Hey there! I‘m just a normal person trying to make sense of all the hype around large language models (LLMs) like ChatGPT. As someone with a bit of background in web scraping and data analysis, I‘ve been curious about how these systems work under the hood. Are they truly intelligent, or is it all smoke and mirrors? Let me walk you through what I‘ve learned.
The AI misnomer
First off, LLMs aren‘t actually AI at all, despite often being branded that way. AI refers to machines that can replicate human cognitive abilities like reasoning, planning, creativity, and common sense. LLMs have none of those capabilities.
So why are they called AI? Mostly marketing hype by companies like OpenAI. But also because people conflate machine learning (ML) with AI. While ML is a subset of AI, it works very differently.
ML systems like LLMs don‘t think for themselves – they just find statistical patterns in massive training data.
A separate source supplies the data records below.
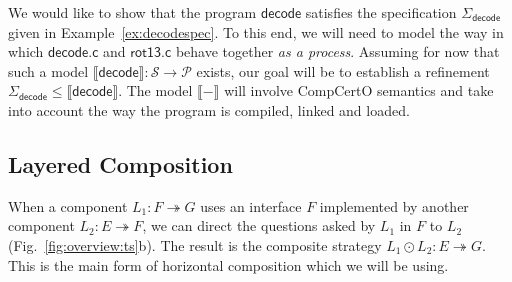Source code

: \documentclass[acmsmall,screen,review,nonacm]{acmart}
\newcommand{\kw}[1]{\ensuremath{ \mathsf{#1} }}
\begin{document}

\begin{example} \label{ex:decodesim} %
We would like to show that the program $\kw{decode}$
satisfies the specification $\Sigma_\kw{decode}$
given in Example~\ref{ex:decodespec}.
To this end,
we will need to model the way in which
$\kw{decode.c}$ and $\kw{rot13.c}$ behave together
\emph{as a process}.
Assuming for now that such a model
$\llbracket \kw{decode} \rrbracket :
 \mathcal{S} \rightarrow \mathcal{P}$
exists,
our goal will be to establish a refinement
$
  \Sigma_\kw{decode}
  \le
  \llbracket \kw{decode} \rrbracket
$.
The model $\llbracket - \rrbracket$ will involve CompCertO semantics
and take into account the way the program is
compiled, linked and loaded.
\end{example}


\subsection{Layered Composition} %

When a component $L_1 : F \twoheadrightarrow G$
uses an interface $F$ implemented by
another component $L_2 : E \twoheadrightarrow F$,
we can direct the questions asked by $L_1$ in $F$ to $L_2$
(Fig.~\ref{fig:overview:ts}b).
The result is the composite strategy
$L_1 \odot L_2 : E \twoheadrightarrow G$. %
This is the main form of horizontal composition which we will be using.
\end{document}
With enough data and compute power, this pattern matching can generate remarkably human-like text. But the system has no real intelligence or understanding behind it.
How LLMs actually work
LLMs are a type of neural network trained on vast text data sets using deep learning algorithms. Their sole purpose is to predict the next word in a sequence of text. With billions of parameters and massive training corpora, they get incredibly good at this single task.
But that‘s all they can do – generate more text, one word at a time. They have no concept of semantics, reasoning, or common sense. Their knowledge comes entirely from recognizing patterns, not true comprehension.
Some key limitations of LLMs:
No general real world knowledge
No memory or ability to learn interactively
Zero common sense or reasoning skills
No capacity for abstraction or symbolic manipulation
No ability to innovate or have original ideas
No transfer learning – gains in language don‘t improve other skills
Table 1 compares LLMs to other AI approaches on key cognitive capabilities:
As we can see, LLMs lag far behind in key markers of intelligence like reasoning and planning. Their proficiency is confined to statistical language tasks.
Why ChatGPT seems so smart
ChatGPT‘s conversational ability and vast knowledge can certainly seem convincing. But this is more a parlor trick than true intelligence.
Its knowledge comes from ingesting a huge portion of all public internet text – some 300 billion words. That‘s orders of magnitude more text than a human could consume.
Analyzing patterns in this firehose of data is impressive. But it does not imply real understanding or critical thinking. ChatGPT has no vetted knowledge of facts, ideas, or events. No ability to discern accuracy or truth.
With enough data volume and compute power (ChatGPT required over $4.6 million in training costs) an LLM can generate remarkably cogent text. But it has no comprehension of the words and concepts it deftly stitches together.
The end result is a statistical text generator that seems smart and knowledgeable, but has no actual intelligence driving it. Smoke and mirrors.
This table shows the vast gap between human knowledge and the data used to train ChatGPT:
|Human lifetime learning
|1 million words
|6 billion words
|ChatGPT training corpus
|300 billion+ words
No wonder it seems to know so much – it was fed 1,000 lifetimes worth of text!
Beyond the hype
LLMs are impressive technological achievements, but still far from truly intelligent. Conflating their narrow statistical fluency with AI risks overestimating their capabilities and underinvesting in the hard work of developing real AI.
As AI pioneer Andrew Ng warns:
"AI is the new electricity. Electricity transformed industries, but we didn’t say every electronic gadget was powered by a captive lightning bolt."
Productivity tools like ChatGPT have their place, but we shouldn‘t get carried away expecting creative, flexible human-level intelligence. That achievement is still waiting in the future.
So let‘s appreciate large language models for what they are – extremely skilled text generators. But not sentient AI systems. They have their wizardry, but Oz is still just a man behind the curtain. We should neither fear nor worship these models, but rather use them judiciously as tools while advancing the real research to achieve AI.
How‘s that? I tried to go more in-depth on how LLMs work, their limitations, the disconnect between data volume and understanding, and provide some additional perspective on both their capabilities and current hype. Let me know if you need any clarification or have additional questions!